The 3 main reasons for existence of economic problems are:

  1. Scarcity of resources: resources (i.g. land, labour, capital, etc) are limited in relation to their demand and economy cannot produce all what people want. It is the basic reason for existence of economic problems in all economies. Scarcity is universal and applies to all individuals, organizations and countries. There would have been no problem, if resources were not scarce.


  1. Unlimited human wants: human wants are never ending, i.e. they can never be fully satisfied. As soon as one want is satisfied, another new want emerges. Wants of the people are unlimited and keep on multiplying and cannot be satisfied due to limited resources. Human wants also differ in priorities, i.e. all wants are not of equal intensity. For every individual, some wants are more important and urgent as compared to others. Due to this season, people allocate their resources in order of preference to satisfy some of their wants. If all human wants had been of equal importance, then it would have become impossible to make choices.


  • Alternate uses: resources are not only scarce, but they can also be put to various uses. It makes choice among resources more important. For example, petrol is used not only in vehicles, but also for running machines, generators, etc. as a result, economy has to make choice between the alternative uses of the given resources.

Difference between positive economics and normative economics


Basis Positive economics Normative economics
meaning It deals with what is or how the economic problem are actually solved. It deals with ought to be or how the economic problems should be solved.
verification It can be verified with actual data. It cannot be verified with actual data.
purpose It aims to make real description of an economic activity. It aims to determine the ideals.
suggestive It is based upon facts, and thus, not suggestive. It is based upon individual opinion and therefore, it is suggestive in nature.
Value judgements It dose not give any value judgements, i.e. it is neutral between ends. It gives value jugements.
examples 1.       Prices in Indian economy are constantly rising.

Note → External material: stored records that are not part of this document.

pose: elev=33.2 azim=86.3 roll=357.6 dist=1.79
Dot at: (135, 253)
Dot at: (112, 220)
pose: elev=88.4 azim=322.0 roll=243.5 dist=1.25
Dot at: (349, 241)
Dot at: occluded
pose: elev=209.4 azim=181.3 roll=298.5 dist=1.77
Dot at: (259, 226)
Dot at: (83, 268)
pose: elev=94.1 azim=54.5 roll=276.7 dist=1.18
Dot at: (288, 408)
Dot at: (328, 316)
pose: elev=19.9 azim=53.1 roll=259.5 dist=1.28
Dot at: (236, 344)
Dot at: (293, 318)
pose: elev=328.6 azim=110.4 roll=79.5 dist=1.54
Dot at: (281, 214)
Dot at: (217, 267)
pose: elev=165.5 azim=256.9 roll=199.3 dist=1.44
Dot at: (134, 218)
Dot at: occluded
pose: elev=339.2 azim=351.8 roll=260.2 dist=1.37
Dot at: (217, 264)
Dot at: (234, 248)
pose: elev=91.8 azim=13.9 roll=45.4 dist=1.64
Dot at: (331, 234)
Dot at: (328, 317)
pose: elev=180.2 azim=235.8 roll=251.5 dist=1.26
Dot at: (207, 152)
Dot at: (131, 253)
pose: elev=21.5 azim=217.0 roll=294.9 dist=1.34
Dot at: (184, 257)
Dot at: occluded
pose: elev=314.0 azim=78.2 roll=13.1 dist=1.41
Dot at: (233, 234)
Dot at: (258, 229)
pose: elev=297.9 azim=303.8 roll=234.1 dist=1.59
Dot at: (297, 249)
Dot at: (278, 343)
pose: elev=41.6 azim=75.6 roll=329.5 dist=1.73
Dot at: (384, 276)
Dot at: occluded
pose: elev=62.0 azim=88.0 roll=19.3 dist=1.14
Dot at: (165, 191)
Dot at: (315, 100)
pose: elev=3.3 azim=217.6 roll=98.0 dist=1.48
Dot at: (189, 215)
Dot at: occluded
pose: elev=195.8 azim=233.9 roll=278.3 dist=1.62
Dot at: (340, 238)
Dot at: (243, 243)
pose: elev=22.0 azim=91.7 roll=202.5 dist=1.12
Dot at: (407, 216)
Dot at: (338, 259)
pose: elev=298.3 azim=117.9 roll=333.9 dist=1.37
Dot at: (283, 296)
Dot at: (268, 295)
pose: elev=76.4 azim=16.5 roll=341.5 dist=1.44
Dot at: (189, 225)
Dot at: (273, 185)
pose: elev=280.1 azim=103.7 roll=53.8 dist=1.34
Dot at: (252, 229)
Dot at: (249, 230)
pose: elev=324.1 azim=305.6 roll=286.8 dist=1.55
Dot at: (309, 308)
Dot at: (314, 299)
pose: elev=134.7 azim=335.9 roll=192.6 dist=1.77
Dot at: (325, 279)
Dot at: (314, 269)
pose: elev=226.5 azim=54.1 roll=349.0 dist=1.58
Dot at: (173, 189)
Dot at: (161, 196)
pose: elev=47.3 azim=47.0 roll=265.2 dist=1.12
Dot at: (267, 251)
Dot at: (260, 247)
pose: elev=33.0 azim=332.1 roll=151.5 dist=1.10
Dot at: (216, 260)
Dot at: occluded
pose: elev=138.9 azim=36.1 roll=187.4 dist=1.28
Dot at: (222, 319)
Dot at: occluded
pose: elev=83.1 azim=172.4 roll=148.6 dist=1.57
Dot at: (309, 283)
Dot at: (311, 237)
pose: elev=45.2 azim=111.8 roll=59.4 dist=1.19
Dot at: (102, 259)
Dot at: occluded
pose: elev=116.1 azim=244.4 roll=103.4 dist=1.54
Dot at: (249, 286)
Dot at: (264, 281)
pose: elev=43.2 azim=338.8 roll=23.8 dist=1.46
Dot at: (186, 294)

2.       There are inequalities o income in our economy.

1.       India should take steps to control rising prices.

2.       Income inequalities should be reduced.



Microeconomics is that part of economic theory, which studies the behavior of individual units of an economy. For example, individual income, individual output, price of a commodity, etc. its main tools are demand and supply.



Macroeconomics is that part of economic theory which studies the behavior of aggregates of the economy as a whole. For example, national income, aggregate output, aggregate consumption, etc. its main tools are aggregate demand and aggregate supply.


Difference between microeconomics and macroeconomics


Basis Microeconomics Macroeconomics
Meaning Microeconomics is that part of economic theory which studies the behavior of individual units of an economy. Macroeconomics is that part of economic theory which studies the behavior of aggregates of the economy as a whole.
Tool Demand and supply Aggregate demand and aggregate supply.
Basic objective It aims to determine price of a commodity or factors of production. It aims to determine income and employment level of the economy.
Degree of aggregation It involves limited degree of aggregation. For example, market demand is derived by aggregating individual demands of all buyers in the particular market. It involves the highest degree of aggregation. For example, aggregate demand is derived for the entire economy.
Basic assumptions It assumes all the macro variables to be constant, i.e., ity assumes that national income, consumption, savings, etc. are constant. It assumes that all the micro variables, like decisions of households and firms, prices of individual products, etc. are constant.
Other name It is also know as ‘ price theory’ It is also known as ‘income and employment theory’.
Examples Individual income, individual output. National income, national output.